RAW DATA below:
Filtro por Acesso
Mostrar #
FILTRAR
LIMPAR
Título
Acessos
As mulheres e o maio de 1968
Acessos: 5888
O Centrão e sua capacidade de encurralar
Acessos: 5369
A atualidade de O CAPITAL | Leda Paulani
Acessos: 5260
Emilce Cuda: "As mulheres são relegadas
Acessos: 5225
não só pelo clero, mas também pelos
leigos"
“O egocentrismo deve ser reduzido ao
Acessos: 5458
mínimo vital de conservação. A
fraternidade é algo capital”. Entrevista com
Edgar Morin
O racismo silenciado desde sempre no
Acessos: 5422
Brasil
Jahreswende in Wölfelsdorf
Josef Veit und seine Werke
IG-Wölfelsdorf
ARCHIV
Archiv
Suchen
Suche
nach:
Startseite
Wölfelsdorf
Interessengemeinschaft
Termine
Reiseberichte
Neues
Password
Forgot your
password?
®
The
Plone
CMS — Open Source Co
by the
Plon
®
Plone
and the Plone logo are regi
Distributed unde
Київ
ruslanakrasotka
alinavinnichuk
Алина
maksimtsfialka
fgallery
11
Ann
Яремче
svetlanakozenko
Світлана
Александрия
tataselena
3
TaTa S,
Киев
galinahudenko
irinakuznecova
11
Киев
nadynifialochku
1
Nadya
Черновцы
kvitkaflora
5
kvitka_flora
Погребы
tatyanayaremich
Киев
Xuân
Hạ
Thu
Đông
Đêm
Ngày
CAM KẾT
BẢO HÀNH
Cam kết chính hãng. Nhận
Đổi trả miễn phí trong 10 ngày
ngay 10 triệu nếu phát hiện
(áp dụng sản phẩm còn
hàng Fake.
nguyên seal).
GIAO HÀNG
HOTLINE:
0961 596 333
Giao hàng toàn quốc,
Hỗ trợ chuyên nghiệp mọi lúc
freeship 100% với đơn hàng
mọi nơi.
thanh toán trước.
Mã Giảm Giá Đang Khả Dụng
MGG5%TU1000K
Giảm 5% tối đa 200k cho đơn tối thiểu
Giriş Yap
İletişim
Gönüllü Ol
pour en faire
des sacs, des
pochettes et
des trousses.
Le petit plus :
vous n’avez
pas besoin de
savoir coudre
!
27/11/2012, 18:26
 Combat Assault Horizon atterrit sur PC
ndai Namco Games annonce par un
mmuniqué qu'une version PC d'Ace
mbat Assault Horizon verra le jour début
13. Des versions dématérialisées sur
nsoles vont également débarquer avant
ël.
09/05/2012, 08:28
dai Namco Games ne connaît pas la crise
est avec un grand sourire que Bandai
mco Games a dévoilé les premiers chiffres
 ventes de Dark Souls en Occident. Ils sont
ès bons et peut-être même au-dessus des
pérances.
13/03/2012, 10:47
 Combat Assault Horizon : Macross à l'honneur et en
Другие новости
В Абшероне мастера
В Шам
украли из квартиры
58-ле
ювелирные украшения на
End of RAW DATA.
YOUR OBJECTIVE =>
Reproduce the records above with every character intact.

TASK OUTPUT =>
Filtro por Acesso
Mostrar #
FILTRAR
LIMPAR
Título
Acessos
As mulheres e o maio de 1968
Acessos: 5888
O Centrão e sua capacidade de encurralar
Acessos: 5369
A atualidade de O CAPITAL | Leda Paulani
Acessos: 5260
Emilce Cuda: "As mulheres são relegadas
Acessos: 5225
não só pelo clero, mas também pelos
leigos"
“O egocentrismo deve ser reduzido ao
Acessos: 5458
mínimo vital de conservação. A
fraternidade é algo capital”. Entrevista com
Edgar Morin
O racismo silenciado desde sempre no
Acessos: 5422
Brasil
Jahreswende in Wölfelsdorf
Josef Veit und seine Werke
IG-Wölfelsdorf
ARCHIV
Archiv
Suchen
Suche
nach:
Startseite
Wölfelsdorf
Interessengemeinschaft
Termine
Reiseberichte
Neues
Password
Forgot your
password?
®
The
Plone
CMS — Open Source Co
by the
Plon
®
Plone
and the Plone logo are regi
Distributed unde
Київ
ruslanakrasotka
alinavinnichuk
Алина
maksimtsfialka
fgallery
11
Ann
Яремче
svetlanakozenko
Світлана
Александрия
tataselena
3
TaTa S,
Киев
galinahudenko
irinakuznecova
11
Киев
nadynifialochku
1
Nadya
Черновцы
kvitkaflora
5
kvitka_flora
Погребы
tatyanayaremich
Киев
Xuân
Hạ
Thu
Đông
Đêm
Ngày
CAM KẾT
BẢO HÀNH
Cam kết chính hãng. Nhận
Đổi trả miễn phí trong 10 ngày
ngay 10 triệu nếu phát hiện
(áp dụng sản phẩm còn
hàng Fake.
nguyên seal).
GIAO HÀNG
HOTLINE:
0961 596 333
Giao hàng toàn quốc,
Hỗ trợ chuyên nghiệp mọi lúc
freeship 100% với đơn hàng
mọi nơi.
thanh toán trước.
Mã Giảm Giá Đang Khả Dụng
MGG5%TU1000K
Giảm 5% tối đa 200k cho đơn tối thiểu
Giriş Yap
İletişim
Gönüllü Ol
pour en faire
des sacs, des
pochettes et
des trousses.
Le petit plus :
vous n’avez
pas besoin de
savoir coudre
!
27/11/2012, 18:26
 Combat Assault Horizon atterrit sur PC
ndai Namco Games annonce par un
mmuniqué qu'une version PC d'Ace
mbat Assault Horizon verra le jour début
13. Des versions dématérialisées sur
nsoles vont également débarquer avant
ël.
09/05/2012, 08:28
dai Namco Games ne connaît pas la crise
est avec un grand sourire que Bandai
mco Games a dévoilé les premiers chiffres
 ventes de Dark Souls en Occident. Ils sont
ès bons et peut-être même au-dessus des
pérances.
13/03/2012, 10:47
 Combat Assault Horizon : Macross à l'honneur et en
Другие новости
В Абшероне мастера
В Шам
украли из квартиры
58-ле
ювелирные украшения на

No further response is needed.